Just as in the 1990s, when the Government told everyone to buy diesel cars to save the planet, now people are being told to buy electric.

But, with diesel cars proving to be more harmful than petrol cars, releasing 13% more CO2 emissions per litre of fuel, is history repeating itself?  

With one-third of the UK’s carbon emissions coming from transport, of which the largest contributor is the private car sector, the Government landed on a solution: electric cars.

In November, it was announced that combustion engine cars would be banned from 2030, with the cited aim to achieve a net-zero emissions economy by 2050.

And last year alone, 100,000 zero-emission electric vehicles were registered, totalling 150,000 purely battery-powered and 185,000 plug-in hybrid EVs in the UK.

Electric vehicles are favoured for one significant reason: they do not pollute the air with CO2 emissions, unlike combustion-based engines that exist in cars powered by diesel and petrol.

And unlike hydrogen-fuelled cars, which have an explosive possibility, EV batteries, contrary to popular belief, are less likely to catch on fire than gasoline.

But, whilst EV don’t release any exhaust fumes, they do produce emissions from brake, tyre and road surface wear called Particulate Matter.

These particles, known as PM10 or PM2.5 are connected with extreme health conditions such as asthma, lung cancer, heart disease and Alzheimer’s, and can also affect the lives of unborn children if inhaled by pregnant women.

As well as being bad for human health, tyre wear is also the largest source of microplastics that go on to pollute rivers and seas.

With EV an average of 24% heavier than conventional car counterparts, its non-exhaust emissions are actually already greater than those of petrol or diesel cars.

And, because electric cars are so cheap to run, another concern is more people will drive, resulting in a further increase of congestion and non-exhaust emissions.

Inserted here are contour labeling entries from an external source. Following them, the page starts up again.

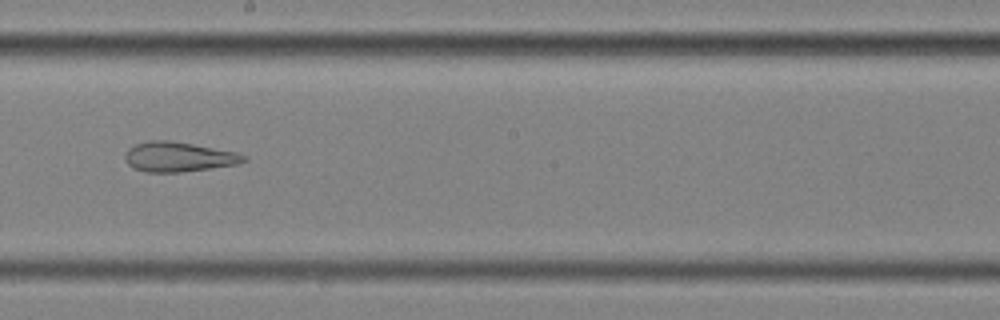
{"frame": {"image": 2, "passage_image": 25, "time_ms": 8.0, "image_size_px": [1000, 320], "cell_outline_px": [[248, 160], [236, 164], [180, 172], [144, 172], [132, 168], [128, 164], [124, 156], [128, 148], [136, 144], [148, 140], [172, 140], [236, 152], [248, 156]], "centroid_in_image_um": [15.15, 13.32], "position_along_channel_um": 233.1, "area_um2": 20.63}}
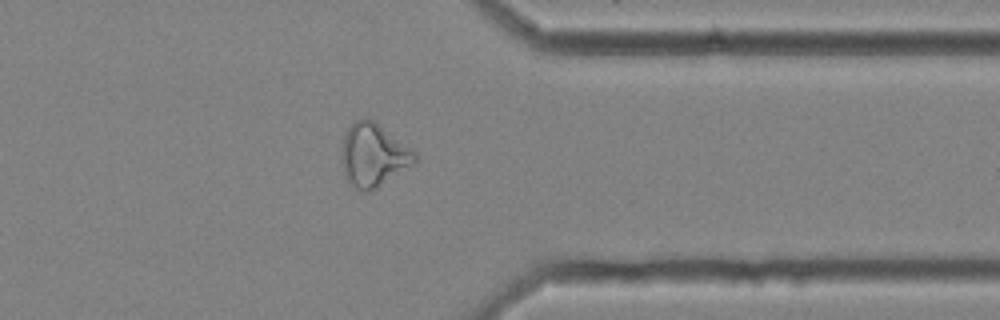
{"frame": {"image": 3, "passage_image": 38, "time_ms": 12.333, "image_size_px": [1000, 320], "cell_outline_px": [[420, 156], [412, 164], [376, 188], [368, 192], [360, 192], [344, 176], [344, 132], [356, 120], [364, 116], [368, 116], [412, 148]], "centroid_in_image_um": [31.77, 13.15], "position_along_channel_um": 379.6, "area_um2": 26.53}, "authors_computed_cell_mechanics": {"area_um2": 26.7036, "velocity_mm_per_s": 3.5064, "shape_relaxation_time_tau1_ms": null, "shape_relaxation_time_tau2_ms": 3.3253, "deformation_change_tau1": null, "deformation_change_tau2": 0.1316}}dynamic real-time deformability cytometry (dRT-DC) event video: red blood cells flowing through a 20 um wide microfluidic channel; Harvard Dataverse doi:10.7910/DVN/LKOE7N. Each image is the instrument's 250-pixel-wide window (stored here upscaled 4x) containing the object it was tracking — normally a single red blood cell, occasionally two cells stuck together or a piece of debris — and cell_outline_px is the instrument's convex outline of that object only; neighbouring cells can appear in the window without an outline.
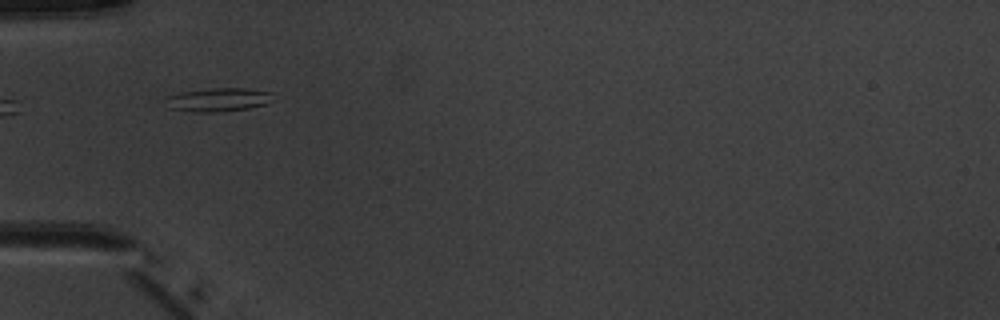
{"species": "common noctule bat (a hibernating species)", "species_latin": "Nyctalus noctula", "temperature_condition": "warm", "stored_images_in_passage": 4, "camera_frame_rate_fps": 3000, "um_per_image_px": 0.085, "animal": {"sex": "male", "body_mass_g": 20.1, "forearm_length_mm": 53.5}, "frame": {"image": 1, "passage_image": 1, "time_ms": 0.0, "image_size_px": [1000, 320], "cell_outline_px": [[276, 100], [264, 104], [248, 108], [220, 112], [192, 112], [168, 108], [168, 96], [184, 92], [212, 88], [244, 88], [272, 92]], "centroid_in_image_um": [18.63, 8.48], "position_along_channel_um": 66.4, "area_um2": 14.68}}
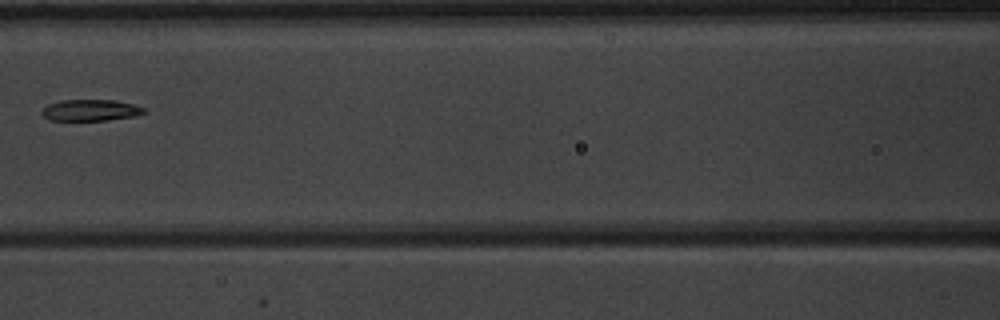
{"frame": {"image": 2, "passage_image": 3, "time_ms": 2.333, "image_size_px": [1000, 320], "cell_outline_px": [[148, 112], [136, 116], [108, 120], [48, 120], [40, 112], [48, 104], [60, 100], [116, 100], [132, 104], [144, 108]], "centroid_in_image_um": [7.71, 9.37], "position_along_channel_um": 158.9, "area_um2": 12.77}}
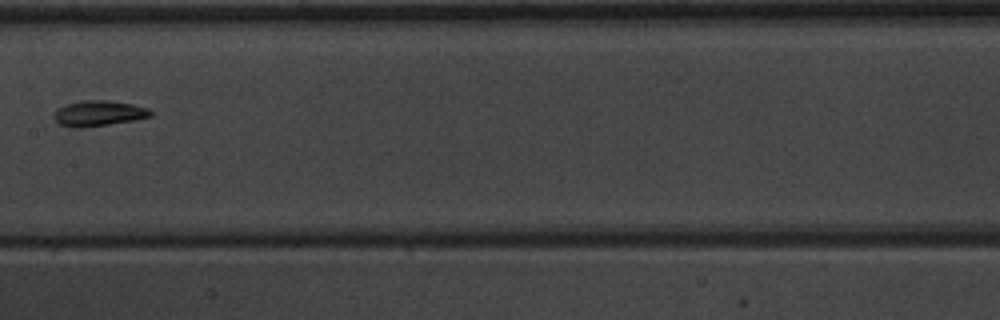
{"frame": {"image": 3, "passage_image": 4, "time_ms": 3.333, "image_size_px": [1000, 320], "cell_outline_px": [[152, 116], [132, 120], [108, 124], [80, 128], [72, 128], [60, 124], [52, 116], [56, 108], [64, 104], [80, 100], [108, 100], [132, 104], [148, 108], [152, 112]], "centroid_in_image_um": [8.32, 9.62], "position_along_channel_um": 199.1, "area_um2": 14.45}}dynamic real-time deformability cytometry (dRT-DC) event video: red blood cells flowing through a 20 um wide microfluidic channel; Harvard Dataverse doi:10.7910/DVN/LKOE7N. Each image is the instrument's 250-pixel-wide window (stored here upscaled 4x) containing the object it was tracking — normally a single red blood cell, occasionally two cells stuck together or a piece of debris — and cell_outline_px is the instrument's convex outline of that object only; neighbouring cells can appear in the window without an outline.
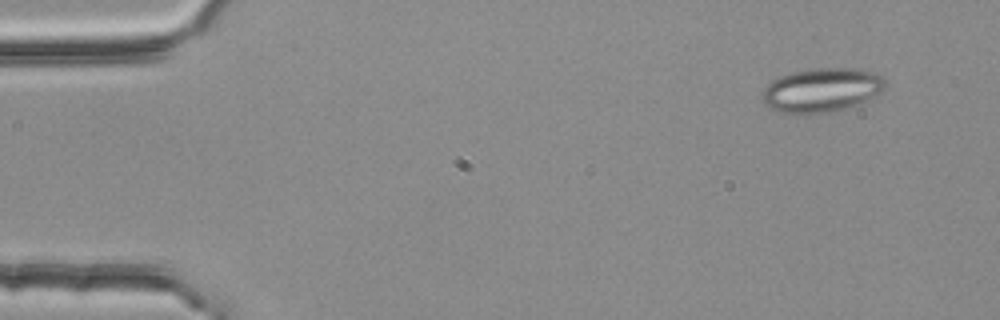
{"species": "common noctule bat (a hibernating species)", "species_latin": "Nyctalus noctula", "temperature_condition": "room temperature", "stored_images_in_passage": 4, "camera_frame_rate_fps": 3000, "um_per_image_px": 0.085, "animal": {"sex": "female", "body_mass_g": 25.1}, "frame": {"image": 1, "passage_image": 2, "time_ms": 0.333, "image_size_px": [1000, 320], "cell_outline_px": [[888, 84], [880, 92], [868, 100], [832, 112], [808, 116], [804, 116], [780, 112], [768, 108], [764, 104], [760, 96], [764, 88], [772, 80], [780, 76], [792, 72], [812, 68], [856, 68], [876, 72], [884, 76]], "centroid_in_image_um": [69.83, 7.67], "position_along_channel_um": 15.2, "area_um2": 32.48}}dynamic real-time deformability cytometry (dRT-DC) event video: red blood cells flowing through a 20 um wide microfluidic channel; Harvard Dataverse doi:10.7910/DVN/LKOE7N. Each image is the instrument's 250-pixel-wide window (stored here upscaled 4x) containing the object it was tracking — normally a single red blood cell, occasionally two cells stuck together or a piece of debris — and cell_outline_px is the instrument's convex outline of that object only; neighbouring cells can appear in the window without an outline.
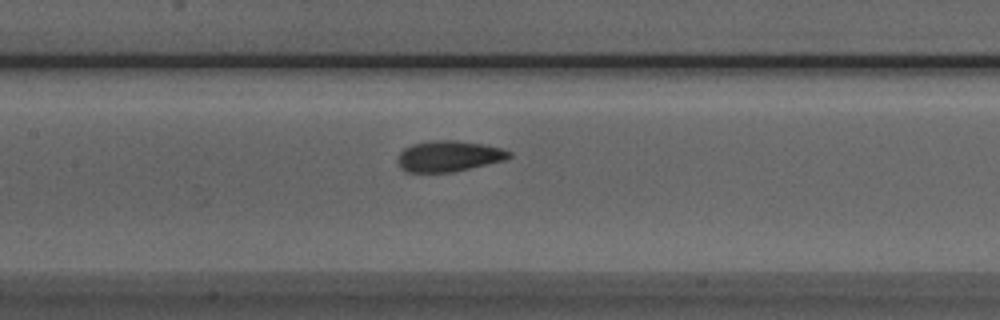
{"species": "Egyptian fruit bat (a non-hibernating species)", "species_latin": "Rousettus aegyptiacus", "temperature_condition": "room temperature", "stored_images_in_passage": 32, "camera_frame_rate_fps": 3000, "um_per_image_px": 0.085, "animal": {"sex": "male"}, "frame": {"image": 1, "passage_image": 10, "time_ms": 3.0, "image_size_px": [1000, 320], "cell_outline_px": [[512, 156], [504, 160], [452, 172], [404, 172], [400, 168], [396, 160], [400, 152], [404, 148], [412, 144], [432, 140], [456, 140], [484, 144], [504, 148], [512, 152]], "centroid_in_image_um": [38.13, 13.26], "position_along_channel_um": 169.3, "area_um2": 20.23}}
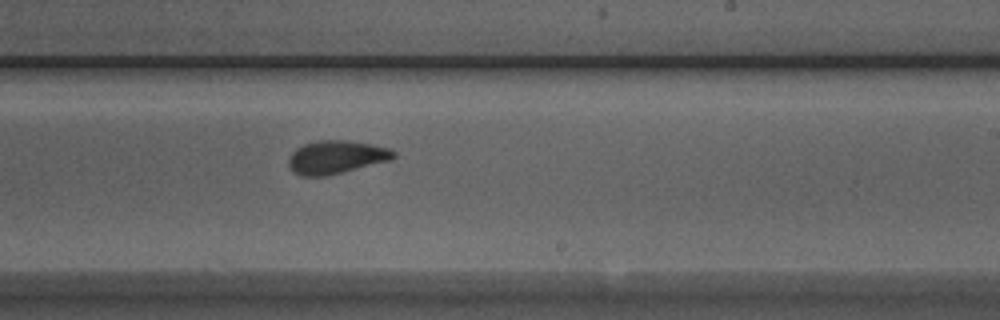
{"frame": {"image": 2, "passage_image": 17, "time_ms": 5.333, "image_size_px": [1000, 320], "cell_outline_px": [[396, 156], [388, 160], [324, 176], [300, 176], [292, 172], [288, 164], [288, 160], [292, 152], [296, 148], [304, 144], [316, 140], [348, 140], [372, 144], [388, 148], [396, 152]], "centroid_in_image_um": [28.52, 13.34], "position_along_channel_um": 260.5, "area_um2": 20.11}}
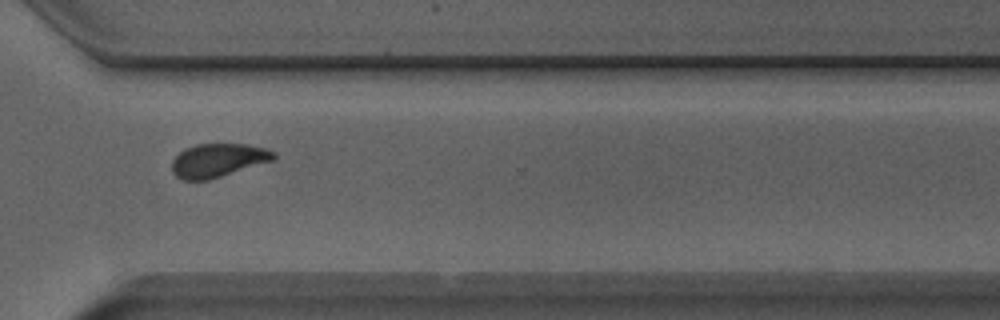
{"frame": {"image": 3, "passage_image": 24, "time_ms": 7.667, "image_size_px": [1000, 320], "cell_outline_px": [[276, 160], [208, 180], [184, 180], [176, 176], [172, 172], [172, 160], [184, 148], [196, 144], [248, 144], [268, 148], [276, 152]], "centroid_in_image_um": [18.57, 13.62], "position_along_channel_um": 352.0, "area_um2": 20.17}}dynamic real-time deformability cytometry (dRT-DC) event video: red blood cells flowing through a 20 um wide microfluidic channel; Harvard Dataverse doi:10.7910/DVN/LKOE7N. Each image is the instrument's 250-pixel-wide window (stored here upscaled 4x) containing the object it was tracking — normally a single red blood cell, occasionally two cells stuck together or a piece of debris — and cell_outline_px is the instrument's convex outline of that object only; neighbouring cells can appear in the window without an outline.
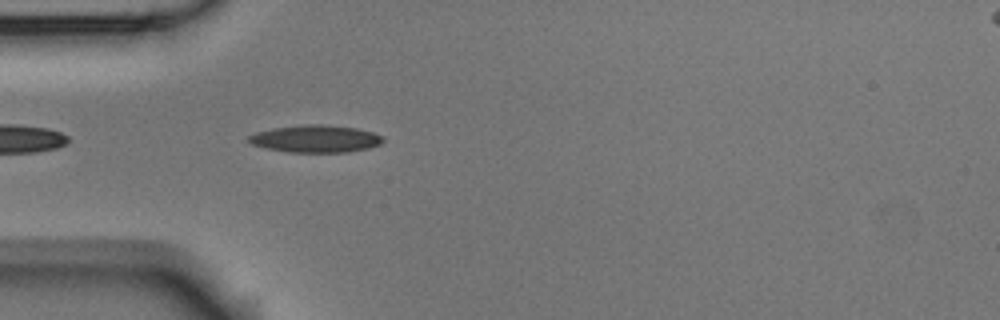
{"species": "Egyptian fruit bat (a non-hibernating species)", "species_latin": "Rousettus aegyptiacus", "temperature_condition": "room temperature", "stored_images_in_passage": 13, "camera_frame_rate_fps": 3000, "um_per_image_px": 0.085, "animal": {"sex": "male"}, "frame": {"image": 1, "passage_image": 3, "time_ms": 0.667, "image_size_px": [1000, 320], "cell_outline_px": [[384, 140], [380, 144], [368, 148], [348, 152], [288, 152], [268, 148], [252, 144], [248, 140], [248, 136], [256, 132], [272, 128], [304, 124], [320, 124], [356, 128], [372, 132], [384, 136]], "centroid_in_image_um": [26.84, 11.79], "position_along_channel_um": 58.2, "area_um2": 21.33}}
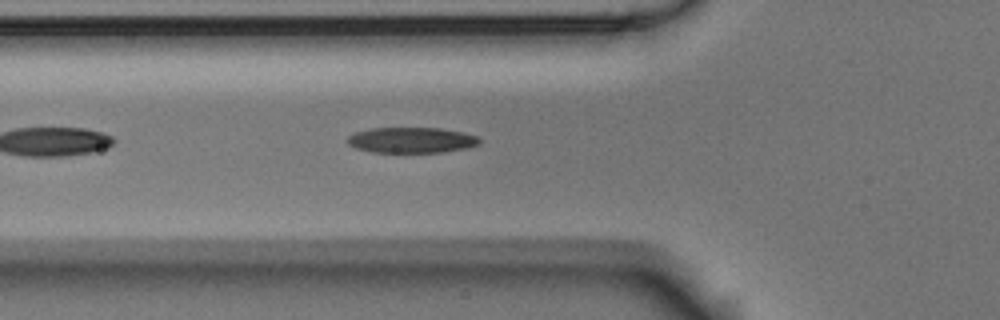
{"frame": {"image": 2, "passage_image": 6, "time_ms": 1.667, "image_size_px": [1000, 320], "cell_outline_px": [[480, 144], [468, 148], [440, 152], [372, 152], [356, 148], [348, 144], [344, 140], [348, 136], [356, 132], [372, 128], [440, 128], [464, 132], [476, 136], [480, 140]], "centroid_in_image_um": [34.96, 11.91], "position_along_channel_um": 90.8, "area_um2": 19.77}}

In fact, the Department of Transport models that when we have 100% EV ownership, there would be a 51% increase of people driving over taking public transport, without including the 17% traffic increase predicted by 2050.

Moreover, even though the 17 Rare Earth Elements (REE) needed to build EV batteries are no longer rare, with all of them over 200 times more abundant than gold, their mining process still releases toxic compounds that are hazardous to health.

Compounding this, cobalt, a key part of batteries, is largely from the Democratic Republic of Congo, from mines that are known to exploit child labour and violate human rights.

And after a decade or two of use, most batteries are thrown away with only 20% of materials being recycled at fewer than a dozen facilities globally.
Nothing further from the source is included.